EXERCISE DIRECTIONS:
Reproduce word for word the lines of the entries below, starting with the line that contains "left knee: (367, 374, -39)" and continuing through the end of the entries. Omit the pictures from your answer.

Landmark coordinate entries:
╭──

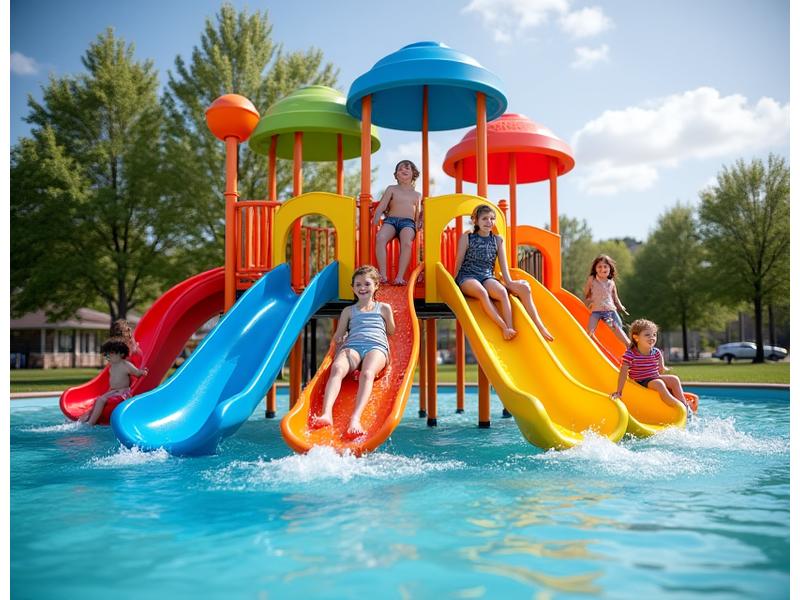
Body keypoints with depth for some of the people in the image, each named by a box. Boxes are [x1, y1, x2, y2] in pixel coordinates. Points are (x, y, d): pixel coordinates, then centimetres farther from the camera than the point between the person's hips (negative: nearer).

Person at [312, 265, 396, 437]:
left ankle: (356, 418, -59)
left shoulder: (384, 308, 26)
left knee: (367, 374, -39)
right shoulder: (348, 311, 29)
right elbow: (337, 337, 27)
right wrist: (342, 339, 14)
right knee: (337, 368, -37)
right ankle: (326, 413, -57)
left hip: (377, 347, -1)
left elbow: (391, 331, 28)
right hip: (352, 346, 1)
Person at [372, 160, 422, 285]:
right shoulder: (391, 189, 21)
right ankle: (383, 275, -39)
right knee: (380, 238, -37)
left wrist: (418, 225, 4)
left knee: (407, 243, -37)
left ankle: (400, 277, -42)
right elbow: (381, 207, 10)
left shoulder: (417, 195, 27)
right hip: (391, 220, 0)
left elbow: (418, 216, 24)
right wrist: (376, 218, -7)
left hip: (408, 222, 0)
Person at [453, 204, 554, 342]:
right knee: (482, 292, -39)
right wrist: (455, 282, 2)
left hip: (487, 277, 3)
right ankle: (504, 327, -44)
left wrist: (509, 282, -2)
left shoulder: (497, 240, 14)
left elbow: (503, 264, 10)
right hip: (467, 276, -2)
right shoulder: (467, 237, 6)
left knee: (502, 291, -32)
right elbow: (459, 262, 7)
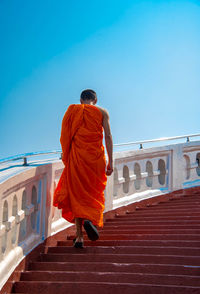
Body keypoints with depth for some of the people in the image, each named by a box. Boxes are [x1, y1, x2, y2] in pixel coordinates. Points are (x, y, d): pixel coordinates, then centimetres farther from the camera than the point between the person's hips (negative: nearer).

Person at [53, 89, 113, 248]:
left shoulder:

╰──

SOLVED EXERCISE:
left knee: (367, 374, -39)
right shoulder: (348, 311, 29)
right elbow: (337, 337, 27)
right wrist: (342, 339, 14)
right knee: (337, 368, -37)
right ankle: (326, 413, -57)
left hip: (377, 347, -1)
left elbow: (391, 331, 28)
right hip: (352, 346, 1)
Person at [372, 160, 422, 285]:
right shoulder: (391, 189, 21)
right ankle: (383, 275, -39)
right knee: (380, 238, -37)
left wrist: (418, 225, 4)
left knee: (407, 243, -37)
left ankle: (400, 277, -42)
right elbow: (381, 207, 10)
left shoulder: (417, 195, 27)
right hip: (391, 220, 0)
left elbow: (418, 216, 24)
right wrist: (376, 218, -7)
left hip: (408, 222, 0)
Person at [453, 204, 554, 342]:
right knee: (482, 292, -39)
right wrist: (455, 282, 2)
left hip: (487, 277, 3)
right ankle: (504, 327, -44)
left wrist: (509, 282, -2)
left shoulder: (497, 240, 14)
left elbow: (503, 264, 10)
right hip: (467, 276, -2)
right shoulder: (467, 237, 6)
left knee: (502, 291, -32)
right elbow: (459, 262, 7)
Body keypoints with depth for some of the people in the image, each named by a box. Boxes are [x1, y1, x2, y2] in pixel coordinates. Points are (x, y, d): pixel coordinates, then centimetres farther from the camera than the point between the person's hips (negative: nearer).

Person at [53, 89, 113, 248]:
left shoulder:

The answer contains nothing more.